В который раз убеждаюсь, кстати, как важна для подростка музыкальность стиха, его лакомая произносимость. «О доблестях, о подвигах, о славе…» хочется повторять и повторять, проговаривать и проговаривать – вслух, про себя, товарищам. Пожалуй, именно тогда просыпается моя склонность, даже страсть к просветительству – отдать, поделиться, заставить другого ощутить открывшуюся тебе тайну и красоту. Много позже я напишу несколько книг с культурологическим комментарием художественных текстов, они будут иметь успех. А началось все тогда, в 14 лет.

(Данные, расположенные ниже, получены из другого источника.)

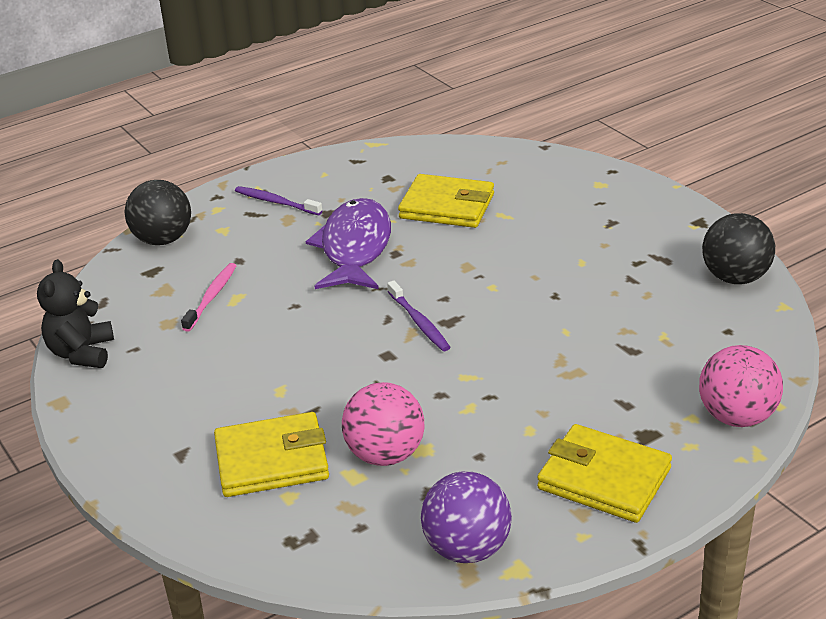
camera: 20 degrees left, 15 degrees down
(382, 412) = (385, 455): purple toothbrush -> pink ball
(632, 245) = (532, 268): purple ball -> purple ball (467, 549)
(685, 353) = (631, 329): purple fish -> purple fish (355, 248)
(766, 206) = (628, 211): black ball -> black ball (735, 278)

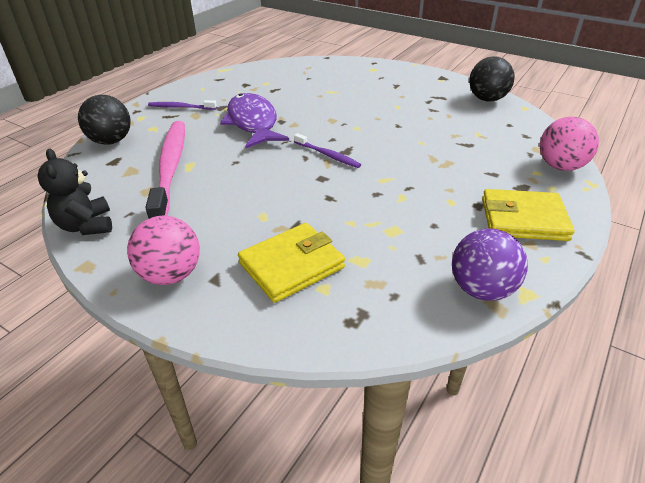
camera: 25 degrees left, 5 degrees up
(211, 297) = (170, 168): pink toothbrush -> pink toothbrush, size x2.11
(385, 455) = (371, 240): pink ball -> pink ball (171, 275)
(447, 206) = (294, 92): yellow wallet -> none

Мне четырнадцать лет.ВхутемасЕще – школа ваянья…Раздается звонок.Голоса приближаются: —Скрябин.О, куда мне бежатьОт шагов моего божества!(Б. Пастернак. «Девятьсот пятый год». 1925–1926)

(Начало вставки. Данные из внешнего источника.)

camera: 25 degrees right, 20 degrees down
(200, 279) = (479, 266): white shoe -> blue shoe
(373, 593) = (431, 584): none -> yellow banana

Вспоминая советскую литературу моих 13–15 лет (1961–1963), я нахожу, что лучшие ее произведения на редкость соответствовали жадному желанию постичь и принять окружающее, обнаружить и занять свое место в жизни – желанию, которое так свойственно подростку. До сих пор благодарно помнятся два «производственных» романа: «Иначе жить не стоит» В. Кетлинской и «Битва в пути» Г. Николаевой. Притягательность жизни по призванию, о которой так убедительно свидетельствует Кетлинская, действовала не только на меня, прочитать эту «очень замечательную» книжку мне советует в письмах из Ленинграда троюродная сестра Таня, с которой мы очень дружили, несмотря на четырехлетнюю разницу в возрасте. И роман-то о шахтерах, газовиках, но как аппетитно передана радость молодого открытия, страсть борьбы за его реализацию, вера в жизненную необходимость твоего труда… Позже я прочитаю яркие лаконичные наброски незавершенных сюжетов в книге Веры Казимировны «Вечерние окна», ее мемуары и снова порадуюсь таланту эмпатии, с которым она доносит себя и свой мир до читателя.

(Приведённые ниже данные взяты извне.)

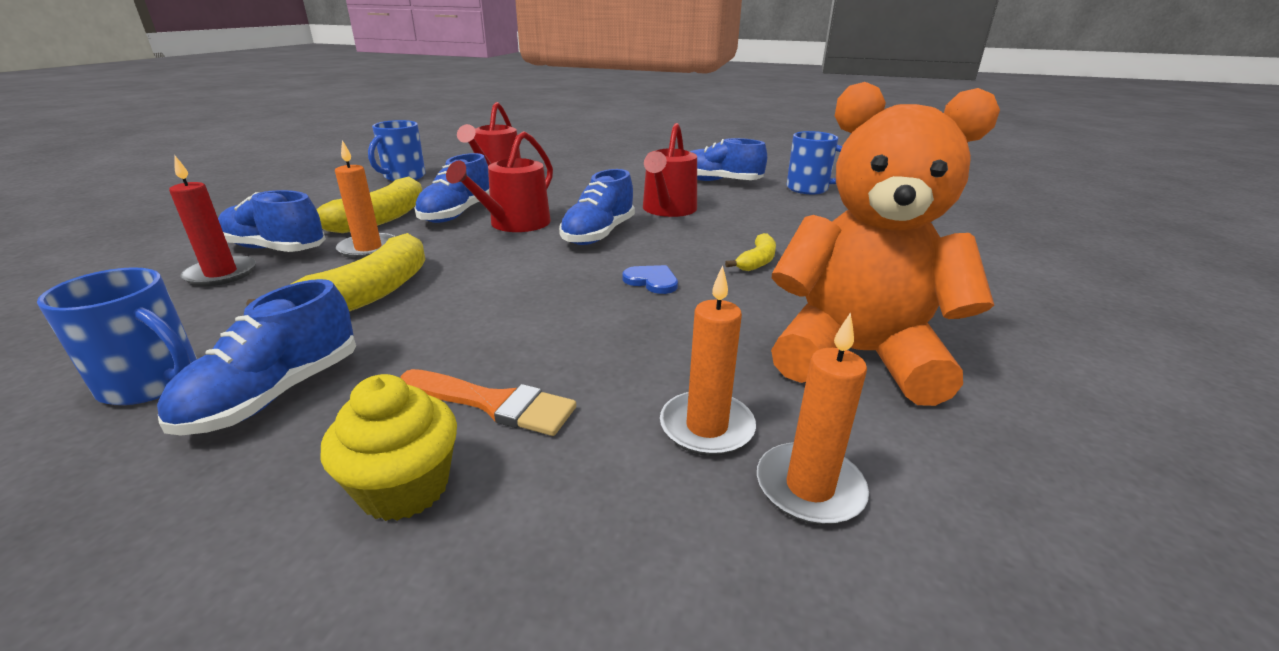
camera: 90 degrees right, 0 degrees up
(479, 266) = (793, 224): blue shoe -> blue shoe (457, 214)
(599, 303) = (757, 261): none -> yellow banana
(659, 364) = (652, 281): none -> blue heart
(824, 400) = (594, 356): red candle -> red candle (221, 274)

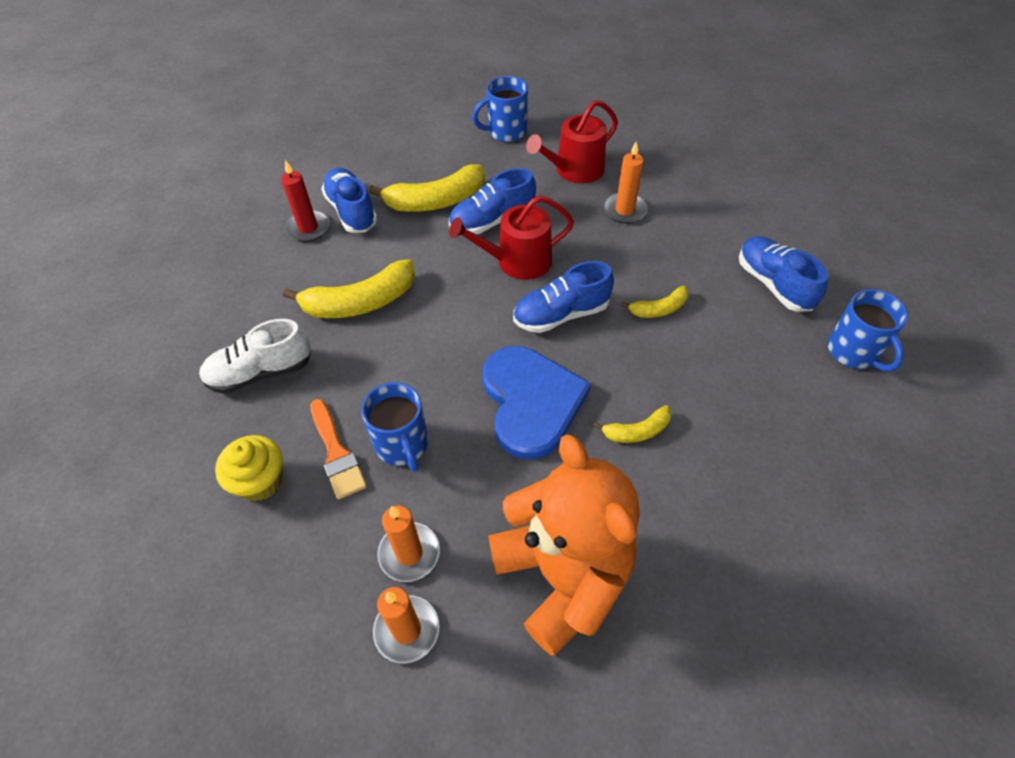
camera: 45 degrees right, 25 degrees up
(153, 383) = (225, 326): blue mug -> blue mug (402, 445)
(275, 394) = (261, 372): blue shoe -> white shoe
(368, 249) = (400, 242): orange candle -> orange candle (624, 210)
(652, 281) = (531, 402): blue heart -> blue heart, size x2.49
(667, 210) = (659, 309): red watering can -> yellow banana

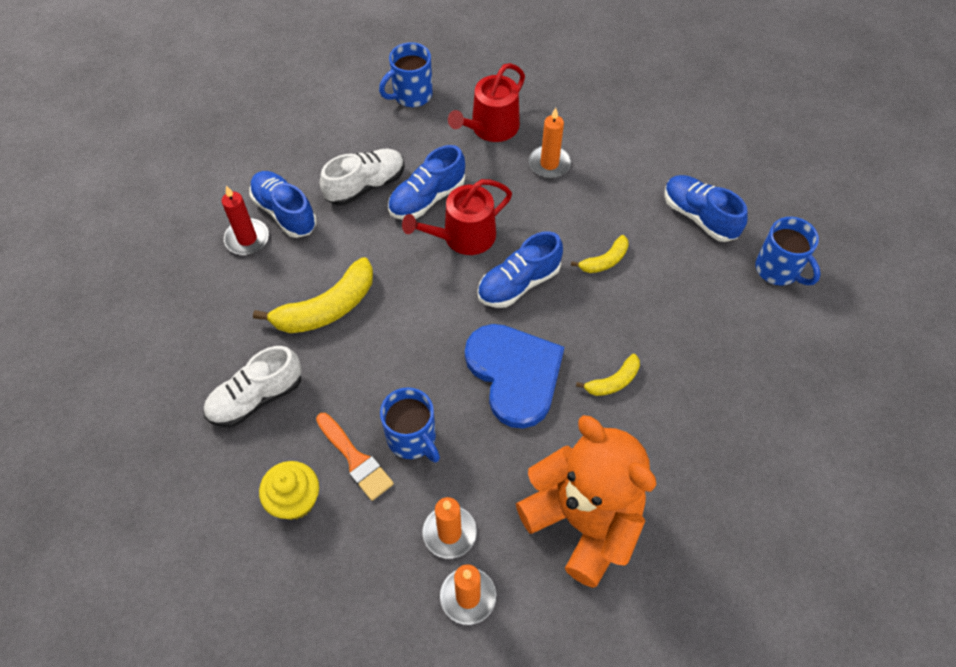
camera: 15 degrees left, 5 degrees up
(436, 201) = (365, 185): yellow banana -> white shoe

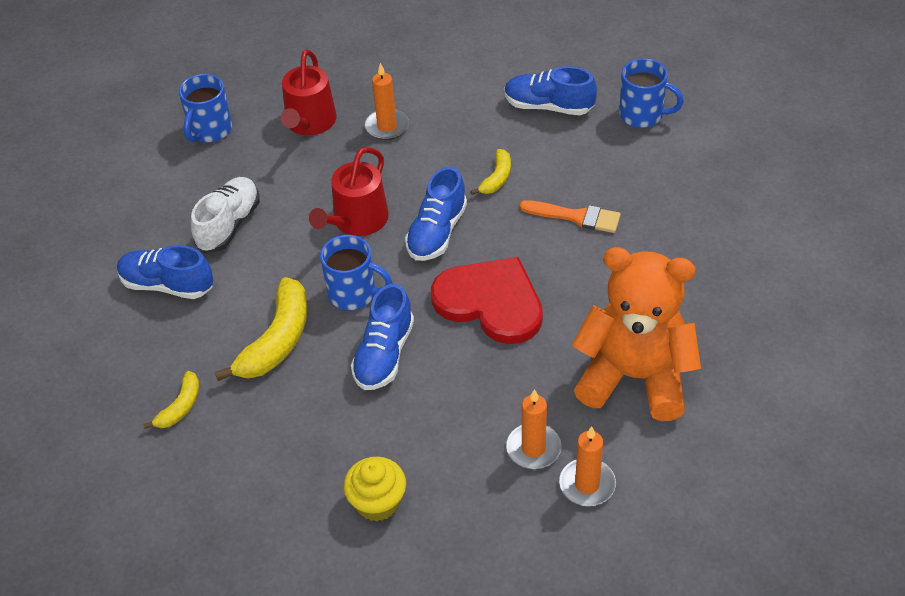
camera: 30 degrees left, 10 degrees down
(247, 239) = (148, 325): red candle -> none
(256, 398) = (271, 445): white shoe -> none
(355, 459) = (405, 441): orange brush -> orange brush (576, 217)
(412, 439) = (443, 398): blue mug -> blue mug (354, 294)
(427, 198) = (297, 207): blue shoe -> blue shoe (384, 354)
(515, 374) = (490, 302): blue heart -> red heart
(613, 381) = (577, 264): yellow banana -> yellow banana (180, 407)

«Битву в пути» у нас прочитала вся семья. Не удивительно: судьба Тины и ее расстрелянного при Берии отца перекликалась с опытом моих родителей. Но дело было не только в «правде жизни». Обаяние этого романа – в лиричности интонации, в живом пульсе трагедии и ее преодоления, в торжестве неудавшейся любви. Как почти всегда после понравившейся и поразившей книжки, я выискивала и проглатывала другую прозу Галины Николаевой, ее стихи, позже – ее предсмертные записки «Мой сад» (она безвременно скончалась от болезни сердца) и архивные публикации, воспоминания о ней. Мама даже побывала на ее выступлении в нашем городе (приезжала она вместе с мужем, М. Сагаловичем). Безусловно, как человек она была крупнее своих произведений. Она из тех, у кого художественность слова в значительной степени обусловливается напором незаурядного жизненного материала, незаурядностью эмоционального строя души. «Битва в пути» обнаружила это в полной мере. В сущности, прекрасный роман. Даже парторг Чубасов вызывает симпатию, не говоря уже о главном герое Бахиреве. Особенно если по контрасту вспомнить появившегося в те же годы «Секретаря обкома» В. Кочетова, роман, который я тоже прочитала – и захлопнула книжку, ощутив отчетливый привкус картонности и патоки.